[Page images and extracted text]
* * * * *

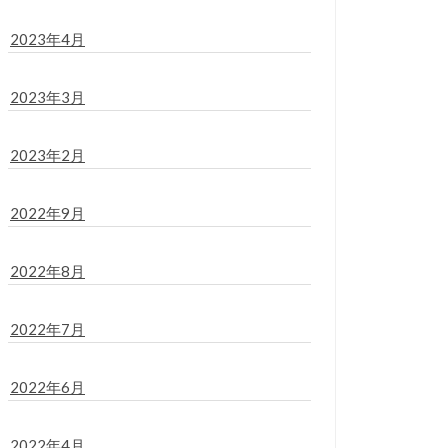
2023年4月
2023年3月
2023年2月
2022年9月
2022年8月
2022年7月
2022年6月
2022年4月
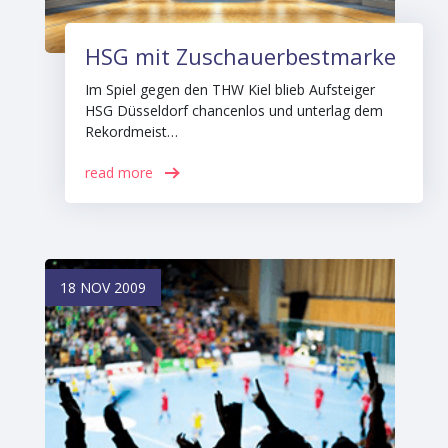
HSG mit Zuschauerbestmarke
Im Spiel gegen den THW Kiel blieb Aufsteiger
HSG Düsseldorf chancenlos und unterlag dem
Rekordmeist…
read more
18 NOV 2009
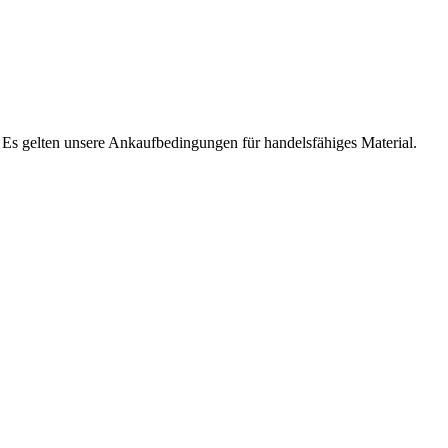
. Es gelten unsere Ankaufbedingungen für handelsfähiges Material.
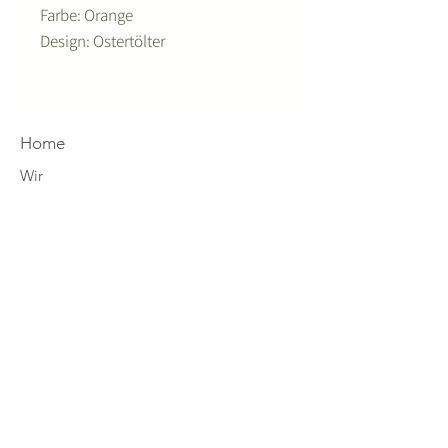
Farbe: Orange
Design: Ostertölter
Home
Wir
Designs
4you
Eco-Mission
fjoell News
Shop Tölter
Shop Alpines
Zahlung & Versand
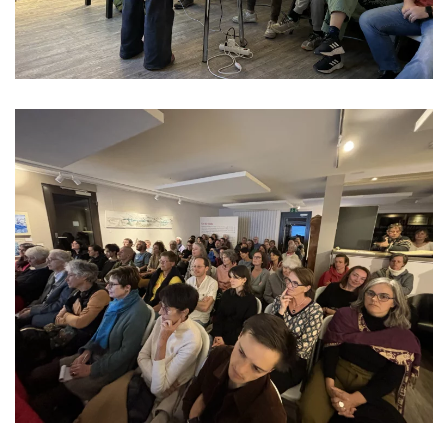
Read more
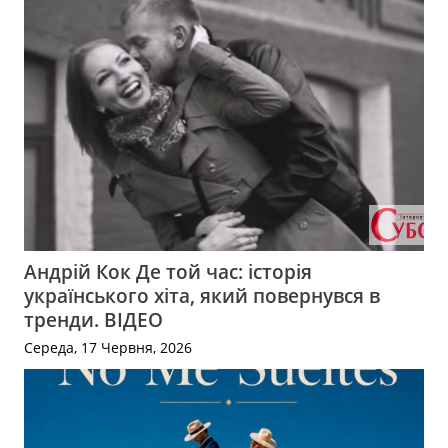
Андрій Кок Де той час: історія
українського хіта, який повернувся в
тренди. ВІДЕО
Середа, 17 Червня, 2026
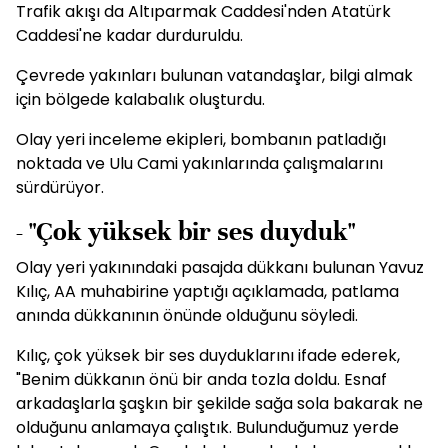
Trafik akışı da Altıparmak Caddesi'nden Atatürk
Caddesi'ne kadar durduruldu.
Çevrede yakınları bulunan vatandaşlar, bilgi almak
için bölgede kalabalık oluşturdu.
Olay yeri inceleme ekipleri, bombanın patladığı
noktada ve Ulu Cami yakınlarında çalışmalarını
sürdürüyor.
- "Çok yüksek bir ses duyduk"
Olay yeri yakınındaki pasajda dükkanı bulunan Yavuz
Kılıç, AA muhabirine yaptığı açıklamada, patlama
anında dükkanının önünde olduğunu söyledi.
Kılıç, çok yüksek bir ses duyduklarını ifade ederek,
"Benim dükkanın önü bir anda tozla doldu. Esnaf
arkadaşlarla şaşkın bir şekilde sağa sola bakarak ne
olduğunu anlamaya çalıştık. Bulunduğumuz yerde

* * * * *

Task details:
Rewrite the extracted text from all the items with "Orange" changed to "Blau" and nothing else altered, leaving out the pictures.

Result for this task:
2023年4月
2023年3月
2023年2月
2022年9月
2022年8月
2022年7月
2022年6月
2022年4月
HSG mit Zuschauerbestmarke
Im Spiel gegen den THW Kiel blieb Aufsteiger
HSG Düsseldorf chancenlos und unterlag dem
Rekordmeist…
read more
18 NOV 2009
. Es gelten unsere Ankaufbedingungen für handelsfähiges Material.
Farbe: Blau
Design: Ostertölter
Home
Wir
Designs
4you
Eco-Mission
fjoell News
Shop Tölter
Shop Alpines
Zahlung & Versand
Read more
Андрій Кок Де той час: історія
українського хіта, який повернувся в
тренди. ВІДЕО
Середа, 17 Червня, 2026
Trafik akışı da Altıparmak Caddesi'nden Atatürk
Caddesi'ne kadar durduruldu.
Çevrede yakınları bulunan vatandaşlar, bilgi almak
için bölgede kalabalık oluşturdu.
Olay yeri inceleme ekipleri, bombanın patladığı
noktada ve Ulu Cami yakınlarında çalışmalarını
sürdürüyor.
- "Çok yüksek bir ses duyduk"
Olay yeri yakınındaki pasajda dükkanı bulunan Yavuz
Kılıç, AA muhabirine yaptığı açıklamada, patlama
anında dükkanının önünde olduğunu söyledi.
Kılıç, çok yüksek bir ses duyduklarını ifade ederek,
"Benim dükkanın önü bir anda tozla doldu. Esnaf
arkadaşlarla şaşkın bir şekilde sağa sola bakarak ne
olduğunu anlamaya çalıştık. Bulunduğumuz yerde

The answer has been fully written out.